7.6. Anders dan [X] betoogt, staan deze handelingen wel degelijk in een CSQN-verband tot de later ingetreden schade. Immers, indien deze betalingsopdrachten door hem niet in het elektronisch betalingssysteem zouden zijn gezet, zouden deze betalingen ook niet zijn uitgevoerd.
7.7. Evenmin volgt de rechtbank [X] in zijn stellingname dat het hiervoor door de gemeente ondervonden financiële nadeel niet in een juridisch relevant causaal verband staat tot het klaarmaken van de betalingsopdrachten. Duidelijk is immers dat [X], als financieel medewerker van Boijmans Van Beuningen, jegens haar als goed werknemer heeft te handelen. Door betalingsopdrachten gereed te maken zonder dat daarmee het belang van Boijmans Van Beuningen op enigerlei wijze wordt gediend, hetgeen niet anders kan worden gezien dan opzettelijk handelen, overtreedt hij deze norm, hetgeen neerkomt op een toerekenbare tekortkoming uit hoofde van zijn dienstverband.
7.8. Daaraan doet niet af dat Boijmans Van Beuningen laks zou zijn geweest met betrekking tot haar eigen veiligheidsprocedures en niet zou voldoen aan het vereiste van twee handtekeningen bij het verstrekken van een betalingsopdracht aan haar bank. Het opzettelijk schenden van een norm wordt hierdoor niet in meer of mindere mate verschoonbaar.
7.9. Voorzover [X] stelt dat om deze reden Boijmans Van Beuningen zelf schuld heeft aan het voor haar ontstane nadeel, oordeelt de rechtbank dat ook deze argumentatie niet opgaat. Immers, [X] heeft de verkeerde betalingsopdrachten opzettelijk in het systeem gezet, met de bedoeling dat deze niet ontdekt zouden worden door de voor betaling geautoriseerde personen. Hij is hierin geslaagd zodat het in de rechtsverhouding van Boijmans Van Beuningen als werkgever en [X] als werknemer, gebaseerd op noodzakelijk vertrouwen, bepaald niet passend is om over eigen schuld te spreken.

* [Korte opdracht a]:
Wijzig de rijen vanaf het begin van de rijen tot en met de rij met "blue hexagon: rotated": vervang daarin "brown square" door "gray square" en laat al het andere ongewijzigd.

* [Aangeleverde gegevens]:
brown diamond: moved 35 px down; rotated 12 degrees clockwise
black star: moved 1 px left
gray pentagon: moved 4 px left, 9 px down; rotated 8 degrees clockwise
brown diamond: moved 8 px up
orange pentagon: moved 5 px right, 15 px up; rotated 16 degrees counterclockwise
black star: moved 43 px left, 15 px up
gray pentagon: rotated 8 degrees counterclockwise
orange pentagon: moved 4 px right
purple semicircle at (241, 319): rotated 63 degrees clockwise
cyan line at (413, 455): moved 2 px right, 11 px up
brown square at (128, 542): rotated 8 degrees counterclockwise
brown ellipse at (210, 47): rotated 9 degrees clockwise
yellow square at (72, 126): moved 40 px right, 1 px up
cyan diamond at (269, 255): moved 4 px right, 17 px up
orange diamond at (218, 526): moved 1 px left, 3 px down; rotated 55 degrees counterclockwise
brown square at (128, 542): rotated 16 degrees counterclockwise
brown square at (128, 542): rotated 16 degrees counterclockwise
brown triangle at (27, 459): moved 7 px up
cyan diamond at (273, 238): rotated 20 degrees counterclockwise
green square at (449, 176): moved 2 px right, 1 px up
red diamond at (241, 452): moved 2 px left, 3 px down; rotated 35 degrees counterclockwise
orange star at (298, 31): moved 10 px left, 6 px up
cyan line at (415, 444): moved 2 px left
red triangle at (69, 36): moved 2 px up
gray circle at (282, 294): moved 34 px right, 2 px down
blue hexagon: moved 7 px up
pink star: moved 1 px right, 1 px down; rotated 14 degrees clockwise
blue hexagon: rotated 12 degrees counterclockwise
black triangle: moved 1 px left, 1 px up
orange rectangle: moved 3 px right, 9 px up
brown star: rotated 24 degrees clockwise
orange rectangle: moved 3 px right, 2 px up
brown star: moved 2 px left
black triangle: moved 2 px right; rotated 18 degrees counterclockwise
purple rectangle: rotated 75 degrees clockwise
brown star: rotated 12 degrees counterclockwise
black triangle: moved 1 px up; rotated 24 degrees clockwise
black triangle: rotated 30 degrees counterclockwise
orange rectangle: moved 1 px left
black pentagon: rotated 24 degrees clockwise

* [Korte opdracht b]:
Schrijf het deel van het gekozen fragment dat begint bij de woorden "7.8. Daaraan doet" en eindigt met "mindere mate verschoonbaar." woordelijk uit.

* [Antwoord a]:
brown diamond: moved 35 px down; rotated 12 degrees clockwise
black star: moved 1 px left
gray pentagon: moved 4 px left, 9 px down; rotated 8 degrees clockwise
brown diamond: moved 8 px up
orange pentagon: moved 5 px right, 15 px up; rotated 16 degrees counterclockwise
black star: moved 43 px left, 15 px up
gray pentagon: rotated 8 degrees counterclockwise
orange pentagon: moved 4 px right
purple semicircle at (241, 319): rotated 63 degrees clockwise
cyan line at (413, 455): moved 2 px right, 11 px up
gray square at (128, 542): rotated 8 degrees counterclockwise
brown ellipse at (210, 47): rotated 9 degrees clockwise
yellow square at (72, 126): moved 40 px right, 1 px up
cyan diamond at (269, 255): moved 4 px right, 17 px up
orange diamond at (218, 526): moved 1 px left, 3 px down; rotated 55 degrees counterclockwise
gray square at (128, 542): rotated 16 degrees counterclockwise
gray square at (128, 542): rotated 16 degrees counterclockwise
brown triangle at (27, 459): moved 7 px up
cyan diamond at (273, 238): rotated 20 degrees counterclockwise
green square at (449, 176): moved 2 px right, 1 px up
red diamond at (241, 452): moved 2 px left, 3 px down; rotated 35 degrees counterclockwise
orange star at (298, 31): moved 10 px left, 6 px up
cyan line at (415, 444): moved 2 px left
red triangle at (69, 36): moved 2 px up
gray circle at (282, 294): moved 34 px right, 2 px down
blue hexagon: moved 7 px up
pink star: moved 1 px right, 1 px down; rotated 14 degrees clockwise
blue hexagon: rotated 12 degrees counterclockwise

* [Antwoord b]:
7.8. Daaraan doet niet af dat Boijmans Van Beuningen laks zou zijn geweest met betrekking tot haar eigen veiligheidsprocedures en niet zou voldoen aan het vereiste van twee handtekeningen bij het verstrekken van een betalingsopdracht aan haar bank. Het opzettelijk schenden van een norm wordt hierdoor niet in meer of mindere mate verschoonbaar.